A inflação avança na Venezuela e ameaça minar a frágil recuperação econômica orquestrada pelo presidente Nicolás Maduro, o que também pode levar a uma nova onda migratória que começava a perder força.
Os preços subiram a uma taxa anual de 359% nos últimos três meses, de acordo com um índice compilado pela Bloomberg. Embora esteja bem abaixo das máximas hiperinflacionárias dos últimos anos – o índice registrou alta cerca de 300.000% em 2019 –, a inflação se acelerou muito em relação ao início deste ano.
O aumento de preços revela uma importante mudança na política de Maduro. Depois de anos de controle de gastos e redução de um déficit orçamentário inchado, o governo afrouxa os cintos novamente com despesas em diversas áreas, desde bônus de férias a auxílio para partidários do Partido Socialista. Todo esse dinheiro extra na economia alimenta a queda do bolívar em relação ao dólar e eleva os preços ao consumidor.
“A Venezuela saiu tecnicamente da hiperinflação, mas está presa a altos índices mensais de inflação”, disse Daniel Cadenas, professor de economia da Universidade Metropolitana de Caracas. “Não veremos menos de 100% de inflação anualizada, a menos que haja uma mudança na política econômica.”
O menor poder de compra é uma das razões pelas quais as pessoas são obrigadas a migrar, disse Cadenas. Mais de 7 milhões já deixaram o país nos últimos anos, segundo estimativas das Nações Unidas, sendo que dezenas de milhares chegaram à fronteira dos EUA neste ano.
“A Venezuela tem preços semelhantes aos de Dubai para os produtos, enquanto as pessoas recebem salários semelhantes aos do Sudão. Isso afeta principalmente os pobres, 93% da população”, disse Cadenas.
Ao permitir que o dólar circule livremente, o governo Maduro estimulou uma expansão dos gastos do consumidor, que, juntamente com um aumento modesto da produção de petróleo, estimula uma recuperação econômica surpreendente. O PIB da Venezuela deve crescer 6% este ano, segundo o Fundo Monetário Internacional. Embora essa seja a maior expansão em 15 anos, a economia continua sendo uma sombra do que era no passado.
Maduro promoveu a recuperação como uma improvável retomada para um país que é sancionado pelos EUA. “Um país perseguido, torturado, sancionado e bloqueado encontrou um caminho usando seus próprios motores para ativar a economia real”, disse na semana passada.

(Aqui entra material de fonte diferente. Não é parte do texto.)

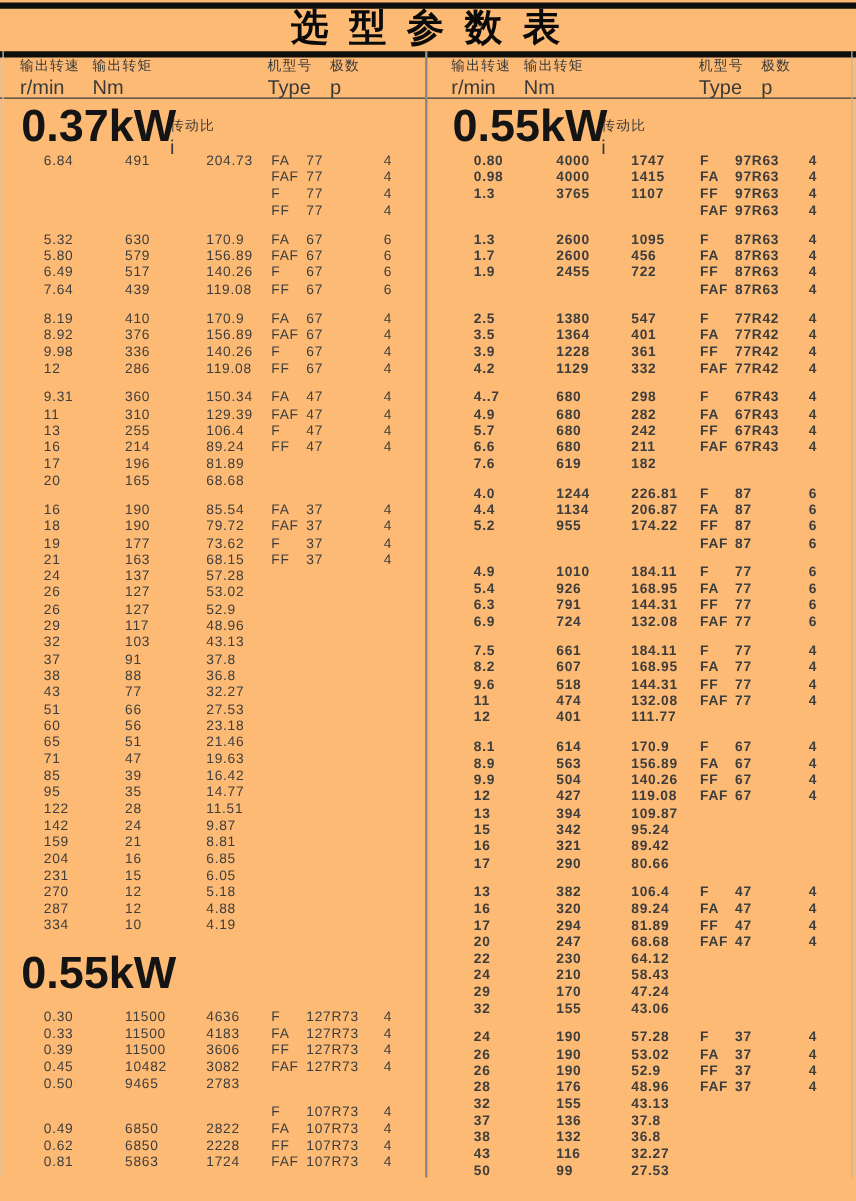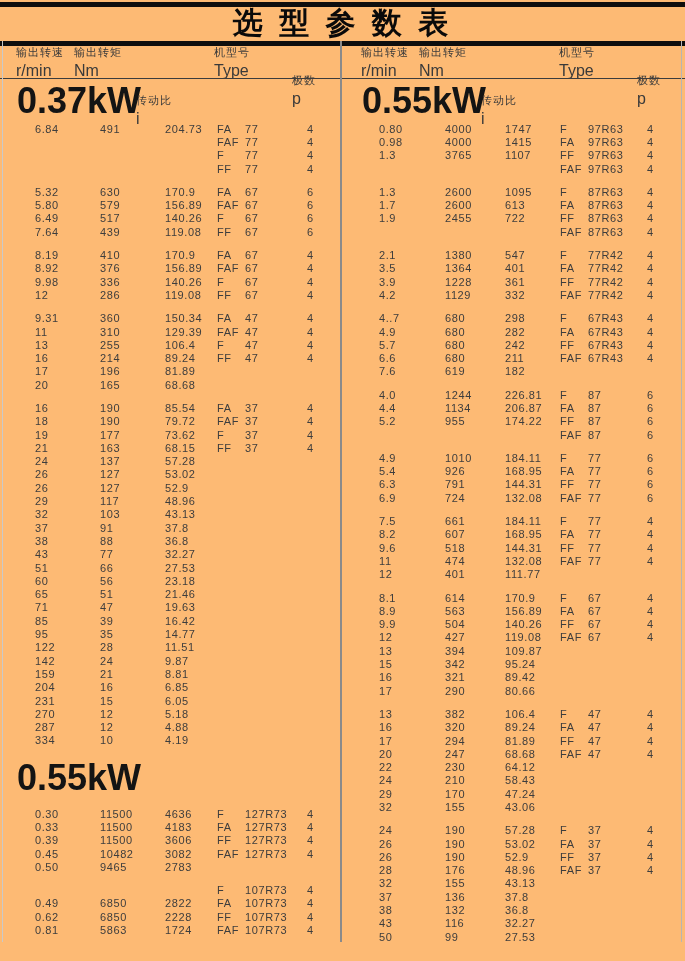--- a/index.html
+++ b/index.html
@@ -13,35 +13,35 @@
   .half-header{position:absolute;top:45px;height:32px;width:340px;}
   #header-left{left:0;}
   #header-right{left:345px;}
   .hcell{position:absolute;text-align:left;color:#3a3a3a;}
   .hcell .cn{font-size:11px;letter-spacing:1px;white-space:nowrap;}
   .hcell .unit{font-size:16px;margin-top:2px;}
   .h0{left:16px;width:64px;}
   .h1{left:74px;width:60px;}
   .h2{left:136px;width:60px;margin-top:48px;}
   .h3{left:214px;width:64px;}
-  .h4{left:292px;width:42px;margin-top:28px;}
+  .h4{left:264px;width:42px;}
   .header-rule{position:absolute;top:78px;left:0;width:685px;height:1px;background:#3c3c3c;}
   .vline{position:absolute;top:41px;height:901px;}
   .vline-left{left:2px;width:1px;background:#c9c9c9;}
   .vline-center{left:340px;width:2px;background:#8a8a8a;}
   .vline-right{left:681px;width:1px;background:#b5b5b5;}
   .col{position:absolute;top:84px;}
   #col-left{left:0;width:340px;}
   #col-right{left:345px;width:336px;}
   .kw-title{font-size:36px;line-height:30px;font-weight:700;color:#141414;margin:2px 0 6px 17px;}
   .section + .section .kw-title{margin-top:16px;margin-bottom:14px;}
   .group{margin-bottom:10px;}
   .row{display:grid;height:13.3px;align-items:center;}
   #col-left .row{padding-left:35px;grid-template-columns:65px 65px 52px 28px 62px auto;}
-  #col-right .row{padding-left:34px;grid-template-columns:66px 60px 55px 28px 59px auto;}
+  #col-right .row{padding-left:34px;grid-template-columns:66px 60px 55px 28px 59px auto;font-weight:bold;}
   .cell{font-size:11px;letter-spacing:0.6px;white-space:nowrap;color:#3d3d3d;}
 </style>
 </head>
 <body>
 
 <div class="page">
   <div class="bar bar-top"></div>
   <div class="doc-title">选 型 参 数 表</div>
   <div class="bar bar-mid"></div>
 
@@ -583,21 +583,21 @@
             <span class="cell c0">1.3</span>
             <span class="cell c1">2600</span>
             <span class="cell c2">1095</span>
             <span class="cell c3">F</span>
             <span class="cell c4">87R63</span>
             <span class="cell c5">4</span>
           </div>
           <div class="row">
             <span class="cell c0">1.7</span>
             <span class="cell c1">2600</span>
-            <span class="cell c2">613</span>
+            <span class="cell c2">456</span>
             <span class="cell c3">FA</span>
             <span class="cell c4">87R63</span>
             <span class="cell c5">4</span>
           </div>
           <div class="row">
             <span class="cell c0">1.9</span>
             <span class="cell c1">2455</span>
             <span class="cell c2">722</span>
             <span class="cell c3">FF</span>
             <span class="cell c4">87R63</span>
@@ -607,21 +607,21 @@
             <span class="cell c0"></span>
             <span class="cell c1"></span>
             <span class="cell c2"></span>
             <span class="cell c3">FAF</span>
             <span class="cell c4">87R63</span>
             <span class="cell c5">4</span>
           </div>
         </div>
         <div class="group">
           <div class="row">
-            <span class="cell c0">2.1</span>
+            <span class="cell c0">2.5</span>
             <span class="cell c1">1380</span>
             <span class="cell c2">547</span>
             <span class="cell c3">F</span>
             <span class="cell c4">77R42</span>
             <span class="cell c5">4</span>
           </div>
           <div class="row">
             <span class="cell c0">3.5</span>
             <span class="cell c1">1364</span>
             <span class="cell c2">401</span>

A Venezuela saiu da hiperinflação em janeiro, após uma decisão do banco central de elevar a oferta de dólares no mercado de câmbio oficial. A estratégia deu certo resultado no início do ano e a inflação mensal se desacelerou em março.
Mas os preços voltaram a subir recentemente. O banco central informou que os preços ao consumidor subiram em agosto – os dados mais recentes disponíveis – enquanto o Observatório de Finanças, da oposição, disse que a inflação anual está próxima de 157%. O índice Café con Leche da Bloomberg – baseado no preço de uma xícara de café em Caracas – coloca a alta em 158% no ano passado.
Alguns economistas previam inflação anual abaixo de 100% em 2022.
Moeda mais fraca
O bolívar acumula perdas de 70% nos últimos três meses, cotado em cerca de 9 bolívares por dólar. Uma flexibilização das restrições de gastos públicos levou a um aumento “significativo” da oferta de moeda local, o que impulsionou a demanda por dólares americanos, disse Cadenas.
Tamara Herrera, diretora da empresa de análise financeira Síntesis Financiera, disse que a tendência deve piorar à medida que o governo fizer mais pagamentos de fim de ano aos funcionários públicos, o que aumentará a demanda por bolívares antes das compras de Natal.